Le durcissement du ton du président turc, Recep Tayyip Erdogan, face à l'Occident a fait plonger la monnaie après avoir déclaré, samedi, persona non grata les ambassadeurs de dix pays, dont les États-Unis, la France, l'Allemagne et les Pays-Bas. Les émissaires sont menacés d'expulsion pour avoir demandé la libération de l'homme d'affaires et philanthrope, Osman Kavala, détenu depuis quatre ans sans avoir été condamné.
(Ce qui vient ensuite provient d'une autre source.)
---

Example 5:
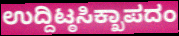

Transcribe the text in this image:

ಉದ್ದಿಟ್ಠಸಿಕ್ಖಾಪದಂ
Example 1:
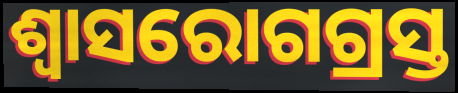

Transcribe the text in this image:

ଶ୍ୱାସରୋଗଗ୍ରସ୍ତ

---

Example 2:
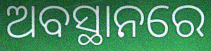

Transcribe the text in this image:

ଅବସ୍ଥାନରେ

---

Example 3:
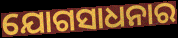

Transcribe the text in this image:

ଯୋଗସାଧନାର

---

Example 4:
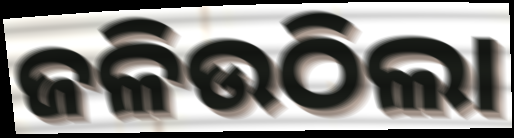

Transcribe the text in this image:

ଜଳିଉଠିଲା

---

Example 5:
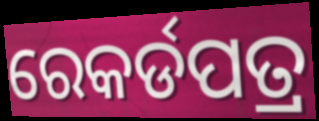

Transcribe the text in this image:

ରେକର୍ଡପତ୍ର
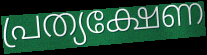
പ്രത്യക്ഷേണ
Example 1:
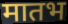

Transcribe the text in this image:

मातभ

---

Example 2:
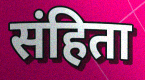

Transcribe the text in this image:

संहिता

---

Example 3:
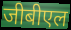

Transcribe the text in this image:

जीबीएल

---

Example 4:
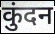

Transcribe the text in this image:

कुंदन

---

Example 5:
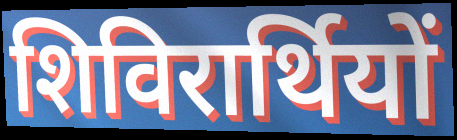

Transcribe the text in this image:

शिविरार्थियों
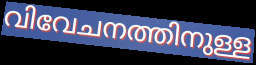
വിവേചനത്തിനുള്ള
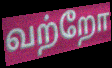
வற்றோ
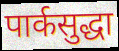
पार्कसुद्धा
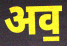
अव॒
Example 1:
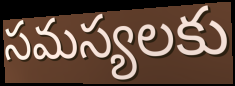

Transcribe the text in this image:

సమస్యలకు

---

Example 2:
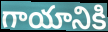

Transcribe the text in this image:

గాయానికి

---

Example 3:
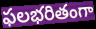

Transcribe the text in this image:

ఫలభరితంగా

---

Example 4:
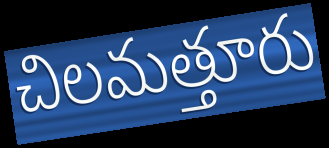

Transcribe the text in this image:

చిలమత్తూరు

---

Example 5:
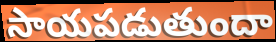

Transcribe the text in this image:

సాయపడుతుందా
La méfiance marquée des marchés envers la conduite des affaires économiques par Ankara a poussé la livre à un plus bas historique de 9,75 dès dimanche. La monnaie a chuté de près de 24% depuis le début de l'année, matérialisant la pire performance sur les marchés émergents. La devise a déjà atteint des creux records la semaine dernière en raison de la réduction de 200 points de base du taux directeur de la Banque centrale de Turquie, conduite sous la pression du président turc.
Lorsque le taux de change de la livre se déprécie, le prix des produits turcs baisse pour les étrangers, ce qui soutient les exportations et donc la croissance du pays. Cependant, la Turquie est fortement dépendante des importations d'énergie et de matériaux agricoles, ce qui affectera la demande intérieure et stimulera l'inflation.
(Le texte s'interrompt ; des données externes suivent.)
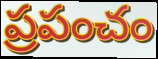
ప్రపంచం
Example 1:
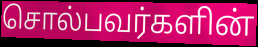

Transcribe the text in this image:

சொல்பவர்களின்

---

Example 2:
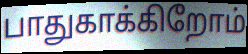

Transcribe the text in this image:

பாதுகாக்கிறோம்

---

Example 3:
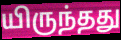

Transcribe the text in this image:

யிருந்தது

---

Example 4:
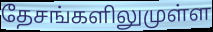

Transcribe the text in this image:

தேசங்களிலுமுள்ள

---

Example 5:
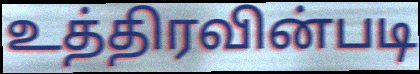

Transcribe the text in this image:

உத்திரவின்படி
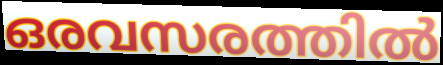
ഒരവസരത്തിൽ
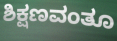
ಶಿಕ್ಷಣವಂತೂ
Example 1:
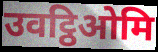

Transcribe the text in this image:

उवट्ठिओमि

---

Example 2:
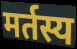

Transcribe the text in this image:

मर्तस्य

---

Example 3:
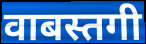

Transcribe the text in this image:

वाबस्तगी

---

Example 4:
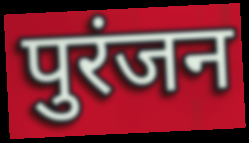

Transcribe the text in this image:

पुरंजन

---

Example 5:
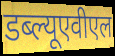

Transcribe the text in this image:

डब्ल्यूएवीएल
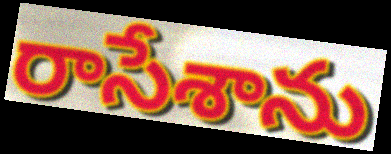
రాసేశాను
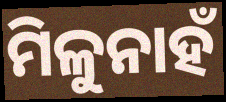
ମିଳୁନାହଁ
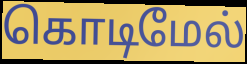
கொடிமேல்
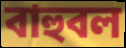
বাহুবল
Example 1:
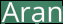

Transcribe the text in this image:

Aran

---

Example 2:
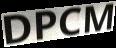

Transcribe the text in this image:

DPCM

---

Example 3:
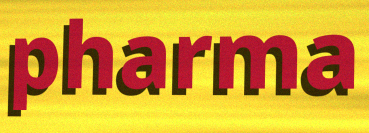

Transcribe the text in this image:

pharma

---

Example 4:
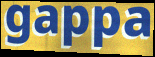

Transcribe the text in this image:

gappa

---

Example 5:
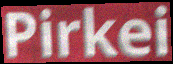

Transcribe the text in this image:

Pirkei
Dans un élan de défiance à l'encontre de l'Europe, Erdogan s'est fâché avec l'Allemagne, premier partenaire économique et où vivent plus de 2 millions de turcs, mais également avec les Pays-Bas, premier investisseur étranger en Turquie. Le chef d'État s'attaque aussi aux États-Unis, son plus grand allié au sein de l'Organisation du Traité de l'Atlantique Nord (OTAN) et premier fournisseur d'armes.
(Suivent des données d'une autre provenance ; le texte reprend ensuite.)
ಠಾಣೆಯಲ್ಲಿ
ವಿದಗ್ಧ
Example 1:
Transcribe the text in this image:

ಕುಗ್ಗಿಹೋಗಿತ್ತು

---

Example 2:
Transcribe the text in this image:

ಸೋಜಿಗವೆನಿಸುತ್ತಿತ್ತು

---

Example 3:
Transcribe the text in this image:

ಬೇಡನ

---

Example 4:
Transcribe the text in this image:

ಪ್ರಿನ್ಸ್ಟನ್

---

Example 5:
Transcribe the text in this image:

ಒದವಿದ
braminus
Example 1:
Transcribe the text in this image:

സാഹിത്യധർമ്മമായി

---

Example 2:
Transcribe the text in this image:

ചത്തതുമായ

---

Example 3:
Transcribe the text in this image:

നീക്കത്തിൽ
L'impasse diplomatique provoquée par le président Erdogan se fonde sur le refus de la libération de l'opposant Osman Kavala, bête noire du régime et soutien indéfectible des kurdes et des arméniens.
L'économie turque s'enfonce encore plus dans la crise économique. En sus de la forte chute de la valeur de la livre, le chômage explose dans le pays. Le bras de fer diplomatique a l'apparence d'une diversion afin de détourner l'attention de 90 millions de turcs, confrontés à une perte du pouvoir d'achat. Toujours est-il que la Turquie fait toujours miroiter le spectre d'une crise migratoire sur l'Europe.
En effet, 5 millions de réfugiés sont présents sur le territoire turc, dont plus de 3,5 millions de Syriens. Même si le pays a reçu près de 4,5 milliards d'euros depuis 2016 dans le cadre des " accords migrants ", le président Erdogan pourrait ouvrir les portes de l'Europe en réponse aux critiques des Occidentaux.